On Fri, Oct 18, 2013 at 6:11 PM, Faré fahree@gmail.com wrote:
I'm curious about what happens to string with non-latin1 characters in them: do they cause the loading to abort, or are they interned as string with different lengths depending on the unicode support? (Similarly for latin1 strings that are malformed as utf-8.)
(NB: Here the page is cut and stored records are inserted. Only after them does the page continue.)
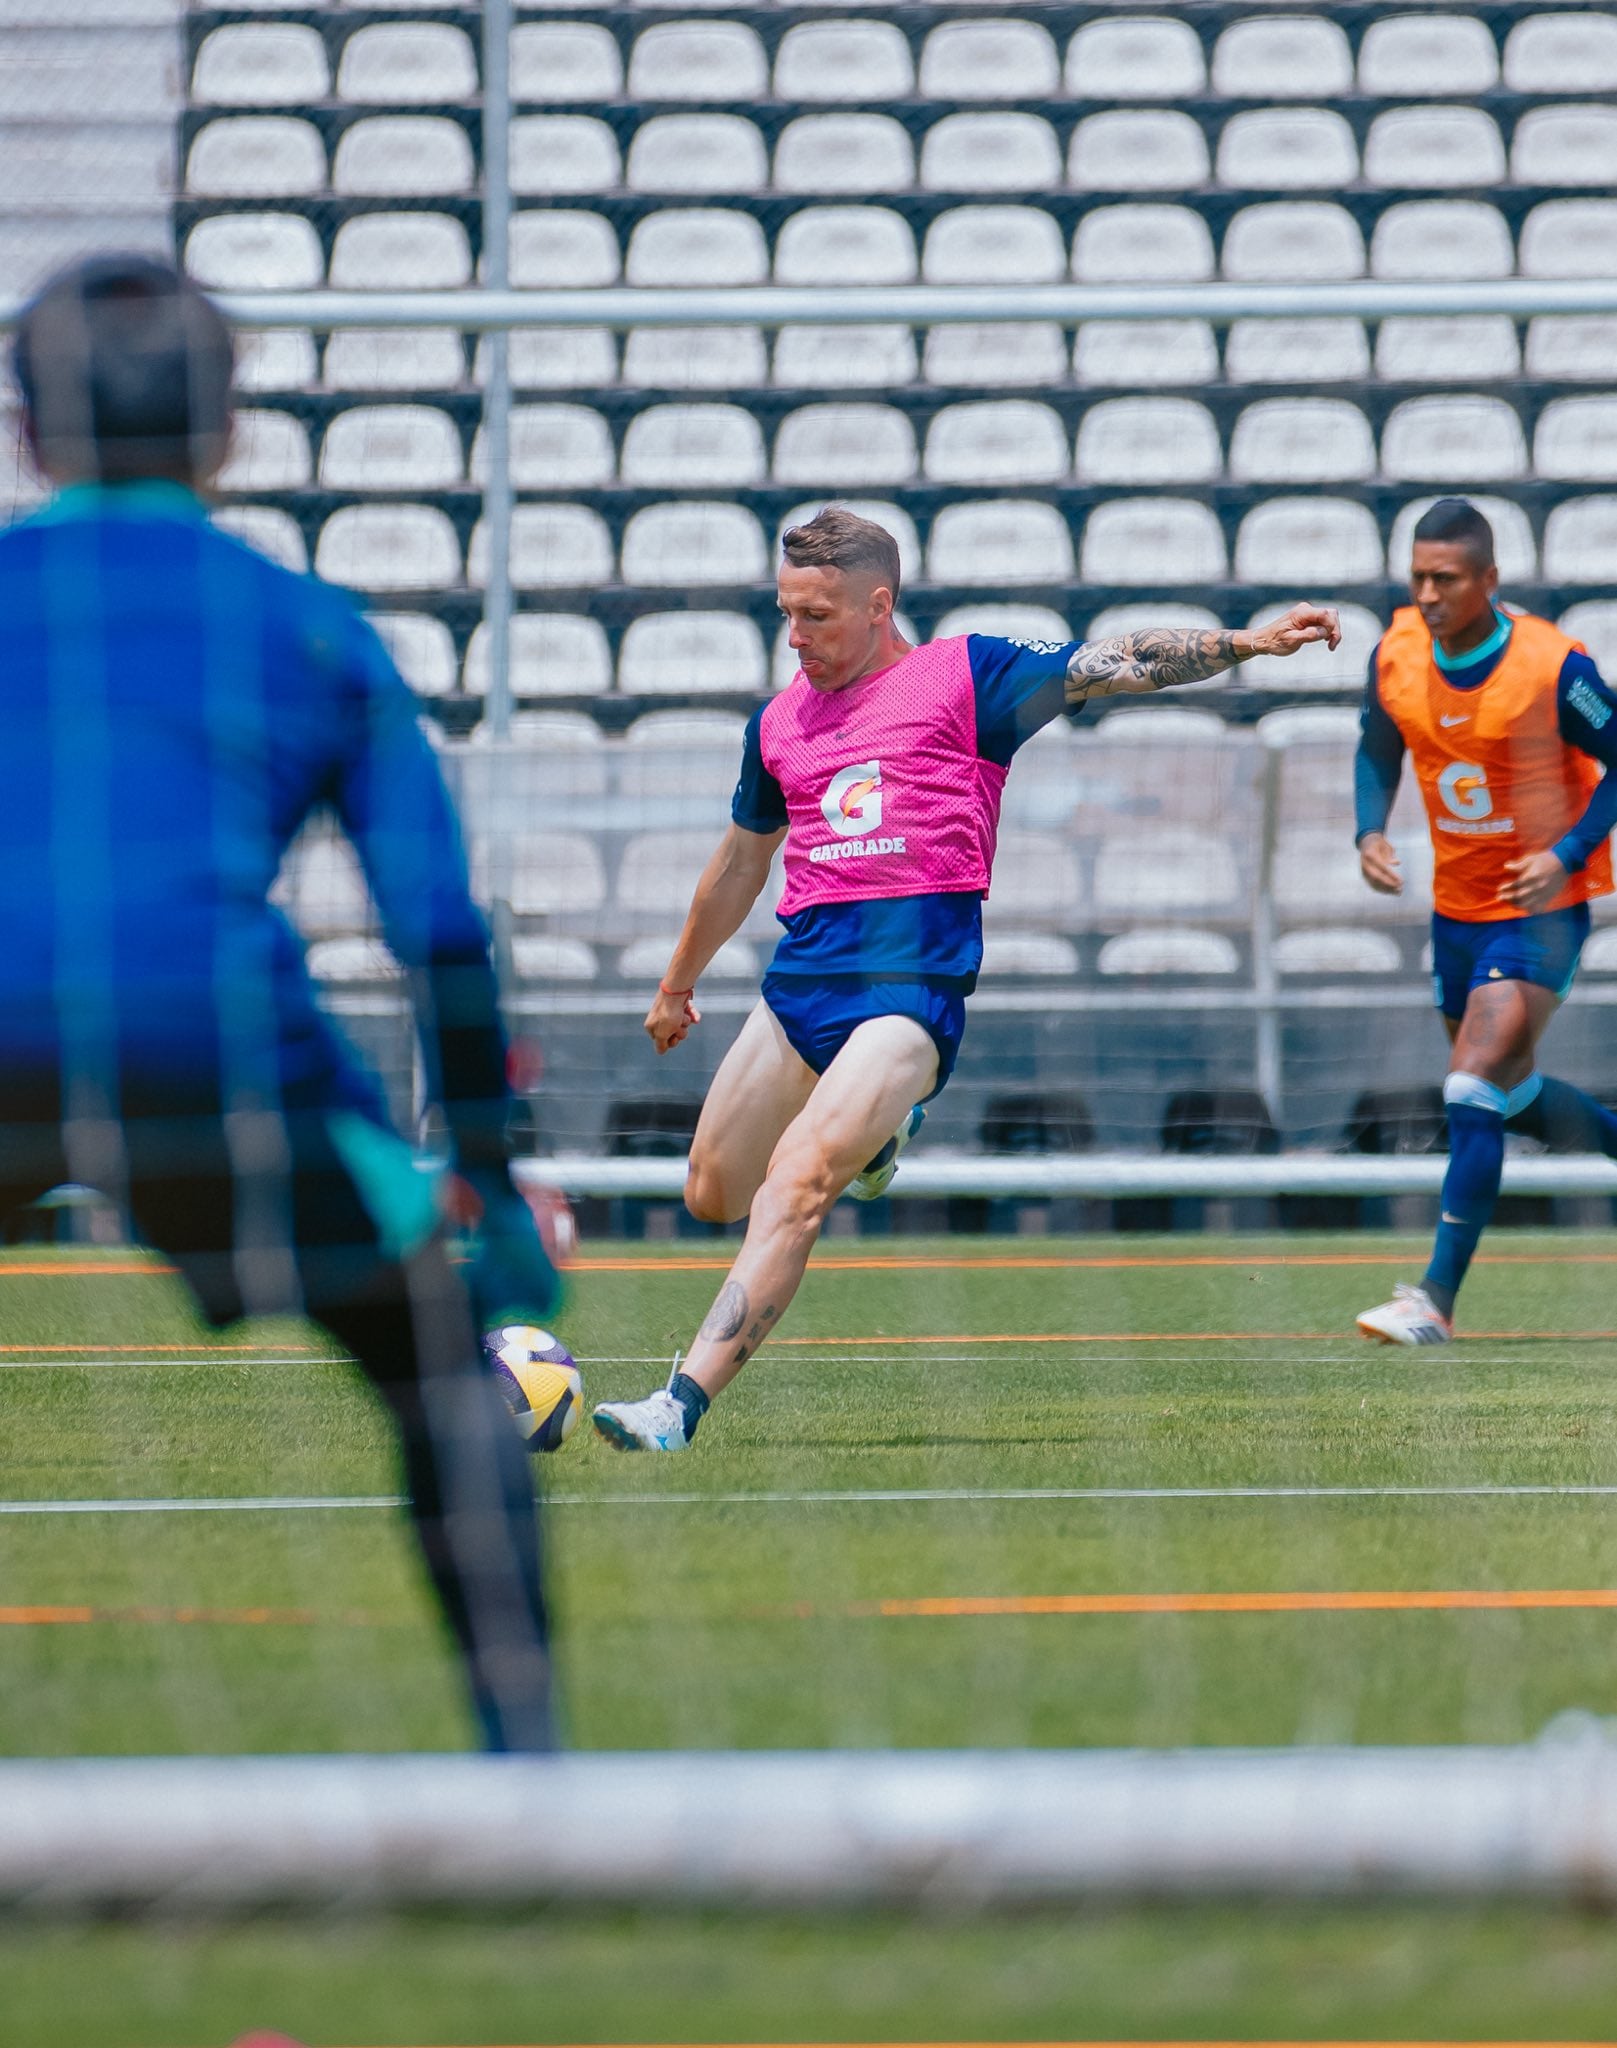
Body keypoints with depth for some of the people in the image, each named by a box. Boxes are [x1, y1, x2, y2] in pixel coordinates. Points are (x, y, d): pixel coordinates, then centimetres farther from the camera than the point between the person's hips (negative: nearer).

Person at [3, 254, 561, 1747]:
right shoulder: (314, 630, 23)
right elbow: (441, 932, 14)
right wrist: (496, 1190, 19)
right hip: (207, 1044, -1)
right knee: (443, 1367, 19)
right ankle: (524, 1756, 10)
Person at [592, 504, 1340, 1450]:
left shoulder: (963, 676, 5)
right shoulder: (780, 722, 19)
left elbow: (1116, 664, 3)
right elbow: (741, 863, 32)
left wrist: (1246, 643, -5)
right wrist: (678, 984, 40)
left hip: (915, 979, -6)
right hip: (803, 974, 6)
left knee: (794, 1185, -21)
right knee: (714, 1195, 10)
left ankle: (683, 1405, -26)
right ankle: (871, 1135, 39)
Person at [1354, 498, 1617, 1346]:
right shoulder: (1396, 654, -7)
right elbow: (1379, 749, 11)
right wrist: (1370, 831, -7)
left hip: (1542, 904, -6)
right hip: (1457, 902, 6)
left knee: (1475, 1091, -17)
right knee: (1507, 1090, 19)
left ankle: (1436, 1299, -17)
For attached file unicode.lisp:
on Linux:
In mlisp: ======= cl-user> (excl:locale-external-format excl:*locale*) #<external-format :utf8 [(crlf-base-ef :utf8)] @ #x2013f322> cl-user> (load (compile-file "/tmp/unicode.lisp")) ;;; Compiling file /tmp/unicode.lisp ;;; Writing fasl file /tmp/unicode.fasl ;;; Fasl write complete ; Fast loading /tmp/unicode.fasl t cl-user> *ch-string* "选项" cl-user> (aref *ch-string* 0) #\选 cl-user> (aref *ch-string* 1) #\项 cl-user> (char-code (aref *ch-string* 0)) 36873 cl-user> (char-code (aref *ch-string* 1)) 39033 cl-user>
then in alisp8: ============ CL-USER> (excl:locale-external-format excl:*locale*) #<EXTERNAL-FORMAT :LATIN1 [(CRLF-BASE-EF :LATIN1)] @ #x20094152> CL-USER> (load "/tmp/unicode.fasl") ; Fast loading /tmp/unicode.fasl T CL-USER> *ch-string* "??" CL-USER> (aref *ch-string* 0) #? CL-USER> (aref *ch-string* 1) #? CL-USER> (char-code (aref *ch-string* 0)) 63 CL-USER> (char-code (aref *ch-string* 1)) 63 CL-USER> (char-code (aref *ch-string* 2)) ; Evaluation aborted on #<TYPE-ERROR @ #x224ad05a>. CL-USER> (load (compile-file "/tmp/unicode.lisp")) ;;; Compiling file /tmp/unicode.lisp ;;; Writing fasl file /tmp/unicode.fasl ;;; Fasl write complete ; Fast loading /tmp/unicode.fasl T CL-USER> *ch-string* "选项" CL-USER> (aref *ch-string* 0) #\é CL-USER> (aref *ch-string* 1) #%null CL-USER> (aref *ch-string* 2) #%tab CL-USER> (aref *ch-string* 3) #\é CL-USER> (aref *ch-string* 4) #\¡ CL-USER> (aref *ch-string* 5) #\¹ CL-USER> (aref *ch-string* 6) ; Evaluation aborted on #<TYPE-ERROR @ #x220d29f2>. CL-USER> (char-code (aref *ch-string* 0)) 233 CL-USER> (char-code (aref *ch-string* 1)) 128 CL-USER> (char-code (aref *ch-string* 2)) 137 CL-USER> (char-code (aref *ch-string* 3)) 233 CL-USER> (char-code (aref *ch-string* 4)) 161 CL-USER> (char-code (aref *ch-string* 5)) 185
On Windows:
in mlisp: =======
cl-user> (excl:locale-external-format excl:*locale*) #<external-format :|1252| ['(:e-crlf :1252-base)] @ #x202bda2a> cl-user> (load (compile-file "~/genworks/tmp/unicode.lisp" :external-format :utf-8)) ;;; Compiling file C:\Users\dcooper8\genworks\tmp\unicode.lisp ;;; Writing fasl file C:\Users\dcooper8\genworks\tmp\unicode.fasl ;;; Fasl write complete ; Fast loading C:\Users\dcooper8\genworks\tmp\unicode.fasl t
;;; ;;; ;;; ;; The rest is the same as Linux -- but note that on Windows you have to ;; say (compile-file ... :external-format :utf-8), because the default ;; external-format is '(:e-crlf :1252-base) while on Linux it's already ;; (crlf-base-ef :utf8) (at least in my locale). ;;
I'm not sure how to make a latin1 string which is malformed as utf-8.